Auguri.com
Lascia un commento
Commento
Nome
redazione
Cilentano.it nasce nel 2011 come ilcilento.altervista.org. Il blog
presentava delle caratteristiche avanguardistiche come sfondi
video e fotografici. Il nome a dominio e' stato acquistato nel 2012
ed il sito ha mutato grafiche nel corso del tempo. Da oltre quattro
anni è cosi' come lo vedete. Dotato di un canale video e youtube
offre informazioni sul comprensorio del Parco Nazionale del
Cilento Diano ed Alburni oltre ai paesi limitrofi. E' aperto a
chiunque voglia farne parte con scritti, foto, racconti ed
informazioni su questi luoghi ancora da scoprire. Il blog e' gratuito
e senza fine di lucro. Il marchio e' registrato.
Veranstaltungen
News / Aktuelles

__________

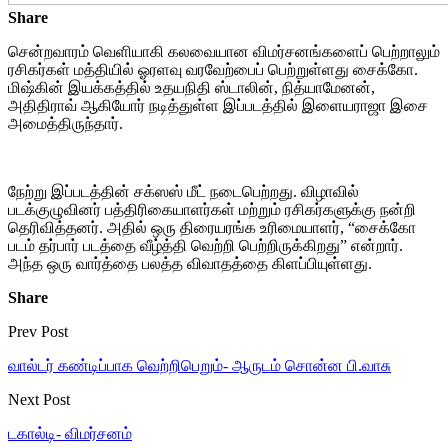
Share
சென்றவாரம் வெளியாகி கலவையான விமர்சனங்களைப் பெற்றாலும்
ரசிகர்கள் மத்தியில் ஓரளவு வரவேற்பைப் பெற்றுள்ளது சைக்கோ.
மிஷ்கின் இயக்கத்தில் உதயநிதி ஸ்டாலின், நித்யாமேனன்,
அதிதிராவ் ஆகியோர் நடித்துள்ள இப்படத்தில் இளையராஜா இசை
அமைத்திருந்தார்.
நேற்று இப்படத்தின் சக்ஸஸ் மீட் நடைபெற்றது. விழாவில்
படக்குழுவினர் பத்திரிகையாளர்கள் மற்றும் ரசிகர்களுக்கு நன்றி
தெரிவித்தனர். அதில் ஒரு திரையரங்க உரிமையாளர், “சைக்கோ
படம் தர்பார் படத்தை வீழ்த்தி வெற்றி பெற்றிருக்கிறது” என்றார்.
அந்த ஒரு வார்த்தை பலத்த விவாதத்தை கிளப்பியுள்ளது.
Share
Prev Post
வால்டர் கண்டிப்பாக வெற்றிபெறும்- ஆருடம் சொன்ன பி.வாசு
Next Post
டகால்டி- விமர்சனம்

__________

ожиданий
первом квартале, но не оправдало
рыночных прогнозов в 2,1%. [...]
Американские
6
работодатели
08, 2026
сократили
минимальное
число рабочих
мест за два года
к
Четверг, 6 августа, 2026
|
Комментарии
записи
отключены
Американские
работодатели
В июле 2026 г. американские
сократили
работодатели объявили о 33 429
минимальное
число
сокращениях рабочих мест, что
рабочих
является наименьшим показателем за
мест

__________

• _PROBLEM DETAILS_
From the entries above, copy every line containing the word "blog".

• _RESPONSE TO THE TASK_
Cilentano.it nasce nel 2011 come ilcilento.altervista.org. Il blog
informazioni su questi luoghi ancora da scoprire. Il blog e' gratuito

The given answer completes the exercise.